▸ DATA PROVIDED:
- Opening Delimiter -
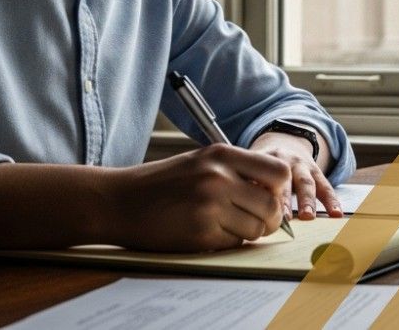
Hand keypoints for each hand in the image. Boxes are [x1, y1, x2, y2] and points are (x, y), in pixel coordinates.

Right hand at [108, 144, 290, 251]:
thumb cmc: (162, 183)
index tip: (269, 197)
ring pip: (256, 229)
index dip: (279, 189)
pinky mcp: (200, 234)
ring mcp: (210, 206)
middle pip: (272, 206)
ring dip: (248, 232)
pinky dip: (227, 242)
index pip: (278, 172)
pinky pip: (233, 243)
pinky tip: (207, 232)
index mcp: (222, 154)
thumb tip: (276, 193)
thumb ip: (237, 170)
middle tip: (255, 221)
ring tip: (226, 225)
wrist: (118, 201)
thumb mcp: (201, 161)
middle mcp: (219, 178)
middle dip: (269, 218)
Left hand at [250, 131, 342, 220]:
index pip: (261, 176)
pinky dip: (332, 201)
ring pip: (306, 182)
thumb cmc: (260, 166)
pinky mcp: (317, 172)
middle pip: (284, 179)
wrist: (286, 142)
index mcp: (263, 160)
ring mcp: (302, 165)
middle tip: (283, 216)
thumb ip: (245, 185)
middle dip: (284, 198)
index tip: (258, 209)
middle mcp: (283, 160)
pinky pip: (326, 186)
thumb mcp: (249, 167)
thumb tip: (236, 212)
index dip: (261, 191)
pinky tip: (336, 214)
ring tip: (308, 216)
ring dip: (307, 200)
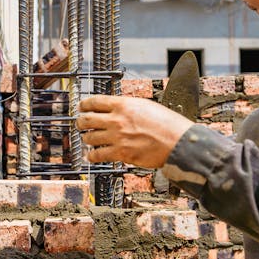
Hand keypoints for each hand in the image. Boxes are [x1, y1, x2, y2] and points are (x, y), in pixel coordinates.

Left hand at [76, 95, 193, 167]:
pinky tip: (91, 156)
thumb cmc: (168, 124)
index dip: (84, 105)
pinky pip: (97, 155)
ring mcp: (117, 137)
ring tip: (88, 140)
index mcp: (123, 105)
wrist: (178, 142)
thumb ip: (128, 108)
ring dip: (87, 139)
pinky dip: (92, 156)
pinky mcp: (121, 153)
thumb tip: (115, 110)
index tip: (81, 107)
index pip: (94, 102)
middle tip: (80, 124)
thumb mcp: (146, 106)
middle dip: (81, 122)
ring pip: (89, 138)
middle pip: (87, 119)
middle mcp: (117, 119)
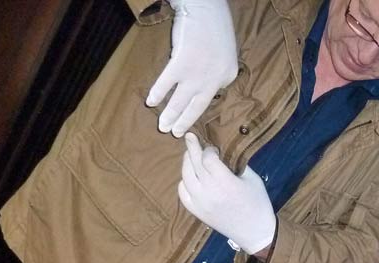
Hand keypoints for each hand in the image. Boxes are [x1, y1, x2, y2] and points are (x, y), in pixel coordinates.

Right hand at [145, 0, 238, 136]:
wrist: (205, 7)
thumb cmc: (214, 26)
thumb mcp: (226, 53)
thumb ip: (218, 71)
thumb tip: (203, 86)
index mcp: (228, 76)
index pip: (212, 97)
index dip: (197, 107)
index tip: (188, 117)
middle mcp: (214, 79)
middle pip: (197, 106)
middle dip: (184, 121)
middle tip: (175, 134)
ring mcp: (197, 72)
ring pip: (181, 100)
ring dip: (170, 114)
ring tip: (162, 127)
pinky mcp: (181, 62)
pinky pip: (167, 82)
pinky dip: (158, 93)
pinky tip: (151, 102)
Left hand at [178, 133, 275, 253]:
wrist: (255, 232)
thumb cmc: (258, 203)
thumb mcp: (252, 178)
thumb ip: (236, 163)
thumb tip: (222, 151)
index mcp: (226, 183)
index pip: (207, 158)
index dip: (208, 149)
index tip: (213, 148)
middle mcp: (209, 192)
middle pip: (193, 164)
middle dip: (191, 148)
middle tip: (190, 137)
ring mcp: (200, 203)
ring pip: (185, 177)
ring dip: (186, 163)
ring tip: (191, 156)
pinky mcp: (197, 212)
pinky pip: (183, 193)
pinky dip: (184, 182)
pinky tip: (190, 177)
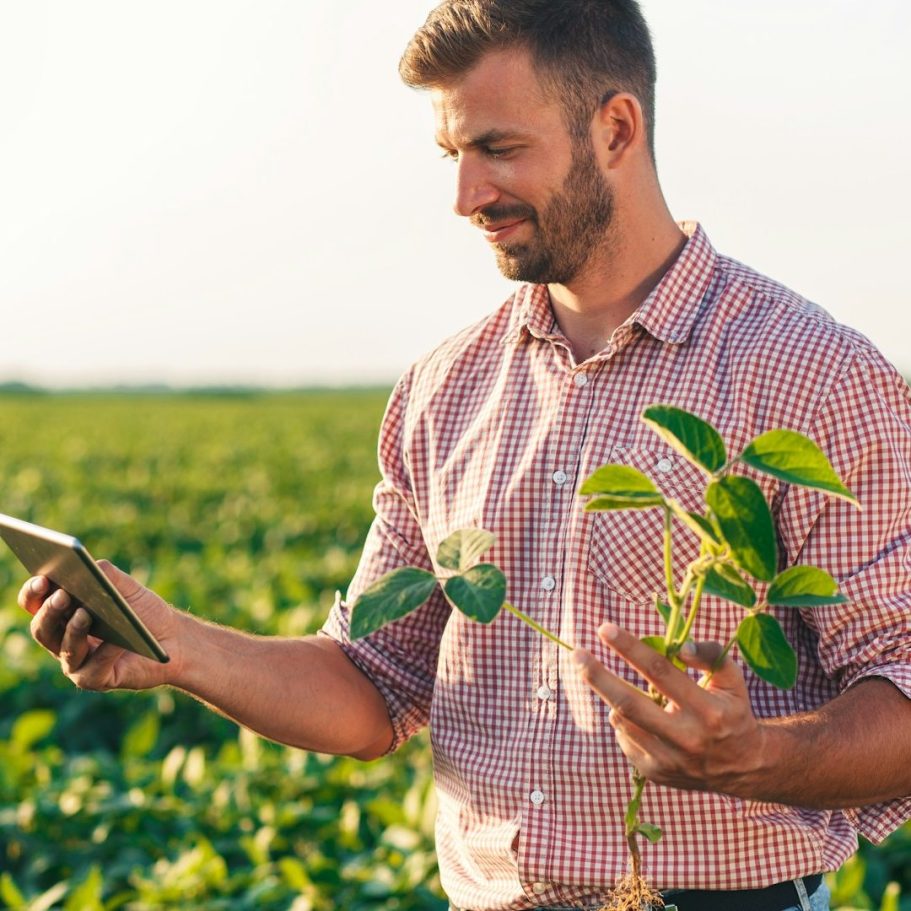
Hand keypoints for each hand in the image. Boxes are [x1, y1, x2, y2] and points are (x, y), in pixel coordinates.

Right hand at [18, 562, 182, 691]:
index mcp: (63, 614)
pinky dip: (107, 652)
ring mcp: (78, 663)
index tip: (42, 578)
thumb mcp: (127, 588)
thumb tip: (91, 565)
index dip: (33, 592)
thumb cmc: (144, 611)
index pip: (35, 604)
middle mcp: (63, 640)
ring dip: (74, 631)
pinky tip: (118, 641)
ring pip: (65, 650)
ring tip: (85, 614)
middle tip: (62, 595)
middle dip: (50, 612)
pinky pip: (95, 668)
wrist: (174, 638)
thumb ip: (107, 575)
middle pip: (43, 629)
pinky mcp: (97, 679)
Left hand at [573, 622, 767, 796]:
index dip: (630, 648)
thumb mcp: (732, 680)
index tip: (605, 629)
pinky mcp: (655, 773)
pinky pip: (625, 738)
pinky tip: (637, 716)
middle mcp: (686, 738)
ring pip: (622, 721)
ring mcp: (668, 760)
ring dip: (610, 696)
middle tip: (576, 654)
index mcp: (708, 711)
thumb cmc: (732, 712)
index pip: (661, 673)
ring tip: (610, 681)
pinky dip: (623, 720)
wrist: (743, 767)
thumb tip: (680, 646)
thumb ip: (709, 655)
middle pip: (629, 704)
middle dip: (598, 676)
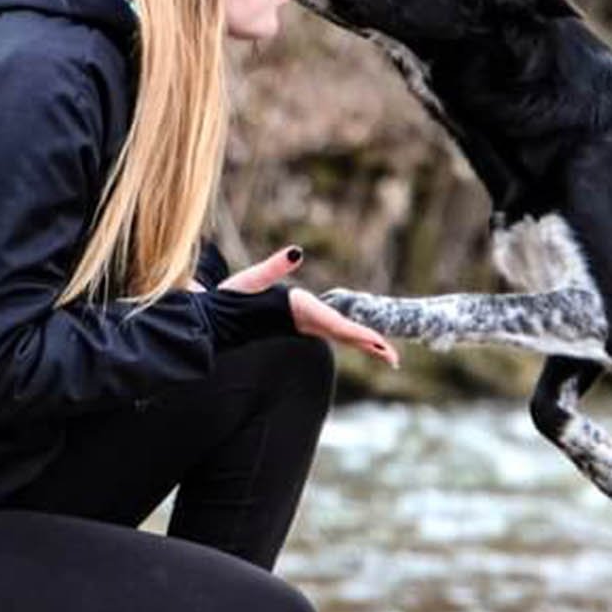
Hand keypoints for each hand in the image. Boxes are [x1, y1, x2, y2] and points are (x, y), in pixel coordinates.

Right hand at [217, 246, 398, 367]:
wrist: (215, 319)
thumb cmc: (231, 299)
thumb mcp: (253, 279)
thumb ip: (275, 266)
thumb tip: (296, 251)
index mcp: (298, 311)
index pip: (334, 324)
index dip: (358, 334)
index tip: (378, 343)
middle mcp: (304, 322)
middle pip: (343, 336)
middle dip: (369, 346)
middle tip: (395, 360)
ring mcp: (303, 326)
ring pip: (339, 336)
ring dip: (363, 344)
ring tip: (387, 353)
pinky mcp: (300, 325)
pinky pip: (330, 332)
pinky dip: (349, 337)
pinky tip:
- Closing Delimiter -
▸ EXERCISE BRIEF:
Nothing but the records above, retyped exactly and stripped of images, should appear in the answer.

▸ ANSWER AREA:
Hand keypoints for each hand in the image. Boxes are [x1, y1, x2, y2] and points are (x, y), in pixel coordinates.

Right hand at [108, 144, 290, 251]:
thumb cmc: (162, 183)
index tip: (269, 197)
ring pip: (256, 229)
index dip: (279, 189)
pinky mcp: (200, 234)
ring mcp: (210, 206)
middle pip: (272, 206)
ring dip: (248, 232)
pinky dip: (227, 242)
index pip: (278, 172)
pinky pip: (233, 243)
pinky tip: (207, 232)
index mcp: (222, 154)
thumb tip: (276, 193)
thumb ip: (237, 170)
middle tip: (255, 221)
ring tip: (226, 225)
wrist: (118, 201)
thumb mcp: (201, 161)
middle mcp: (219, 178)
middle dip: (269, 218)
Left hand at [250, 131, 342, 220]:
index pip: (261, 176)
pinky dip: (332, 201)
ring pip: (306, 182)
thumb cmc: (260, 166)
pinky mcp: (317, 172)
middle pip: (284, 179)
wrist: (286, 142)
index mcp: (263, 160)
ring mcp: (302, 165)
middle tip: (283, 216)
thumb ip: (245, 185)
middle dip: (284, 198)
index tip: (258, 209)
middle mcp: (283, 160)
pinky pip: (326, 186)
thumb mcp: (249, 167)
thumb tip: (236, 212)
index dip: (261, 191)
pinky tip: (336, 214)
ring tip: (308, 216)
ring dip: (307, 200)
Hand keypoints for each hand in the image. Boxes are [x1, y1, x2, y2] and points are (x, y), in pixel coordinates.

Left hand at [76, 95, 193, 167]:
pinky tip: (91, 156)
thumb cmc: (168, 124)
index dip: (84, 105)
pinky pip: (97, 155)
ring mcp: (117, 137)
ring tip: (88, 140)
index mcp: (123, 105)
wrist: (178, 142)
thumb ip: (128, 108)
ring dip: (87, 139)
pinky dip: (92, 156)
pinky mcp: (121, 153)
thumb tip: (115, 110)
index tip: (81, 107)
index pip: (94, 102)
middle tip: (80, 124)
thumb mcp: (146, 106)
middle dip: (81, 122)
ring pip: (89, 138)
middle pip: (87, 119)
middle mcp: (117, 119)
Hand keypoints for each hand in the image. Boxes are [x1, y1, x2, y2] and points are (x, y), in pixel coordinates.

Right hand at [145, 0, 238, 136]:
wrist: (205, 7)
thumb cmc: (214, 26)
thumb mcp: (226, 53)
thumb ip: (218, 71)
thumb tip: (203, 86)
index mcp: (228, 76)
index pip: (212, 97)
index dip: (197, 107)
index tip: (188, 117)
middle mcp: (214, 79)
middle pip: (197, 106)
middle dip: (184, 121)
middle tip: (175, 134)
ring mcp: (197, 72)
ring pip: (181, 100)
ring dip: (170, 114)
ring tip: (162, 127)
pinky mcp: (181, 62)
pinky pip: (167, 82)
pinky dip: (158, 93)
pinky tip: (151, 102)
Left hand at [178, 133, 275, 253]:
wrist: (255, 232)
thumb cmc: (258, 203)
thumb mcp: (252, 178)
thumb ip: (236, 163)
thumb tip: (222, 151)
index mcp: (226, 183)
index pip: (207, 158)
index dip: (208, 149)
index tip: (213, 148)
middle mcp: (209, 192)
middle pip: (193, 164)
middle dip: (191, 148)
middle tip: (190, 137)
ring mcp: (200, 203)
ring pip: (185, 177)
ring dip: (186, 163)
ring tip: (191, 156)
pinky mcp: (197, 212)
pinky pip: (183, 193)
pinky dip: (184, 182)
pinky tip: (190, 177)
Hand keypoints for each hand in the image. Boxes are [x1, y1, x2, y2] and points are (x, y), in pixel coordinates.

Right hand at [18, 562, 182, 691]:
index mcp: (63, 614)
pinky dip: (107, 652)
ring mcp: (78, 663)
index tip: (42, 578)
thumb mcp: (127, 588)
thumb tip: (91, 565)
index dip: (33, 592)
thumb cmc: (144, 611)
index pip: (35, 604)
middle mcp: (63, 640)
ring dip: (74, 631)
pinky tip: (118, 641)
ring pip: (65, 650)
ring tip: (85, 614)
middle tip: (62, 595)
middle dip: (50, 612)
pinky pip: (95, 668)
wrist: (174, 638)
thumb ip: (107, 575)
middle pip: (43, 629)
pinky mcp: (97, 679)
Left hand at [573, 622, 767, 796]:
index dip: (630, 648)
thumb mcp: (732, 680)
index tip: (605, 629)
pinky mcp: (655, 773)
pinky pip: (625, 738)
pinky tip: (637, 716)
middle mcp: (686, 738)
ring pip: (622, 721)
ring mcp: (668, 760)
ring dip: (610, 696)
middle tip: (576, 654)
index mcp: (708, 711)
thumb cmc: (732, 712)
index pip: (661, 673)
ring tip: (610, 681)
pinky dip: (623, 720)
wrist: (743, 767)
thumb tip: (680, 646)
thumb ip: (709, 655)
middle pip: (629, 704)
middle dip: (598, 676)
Hand keypoints for each hand in the image. Boxes are [x1, y1, x2, y2] and points are (x, y), in pixel coordinates.

Right hand at [217, 246, 398, 367]:
wrist: (215, 319)
thumb cmc: (231, 299)
thumb mcp: (253, 279)
thumb ip: (275, 266)
thumb tip: (296, 251)
index mcp: (298, 311)
index pip: (334, 324)
index dip: (358, 334)
index tip: (378, 343)
middle mcp: (304, 322)
middle pip: (343, 336)
middle dip: (369, 346)
middle tip: (395, 360)
ring mcp: (303, 326)
ring pip: (339, 336)
ring dip: (363, 344)
ring tip: (387, 353)
pinky mcp: (300, 325)
pinky pip: (330, 332)
pinky dip: (349, 337)
pinky tip:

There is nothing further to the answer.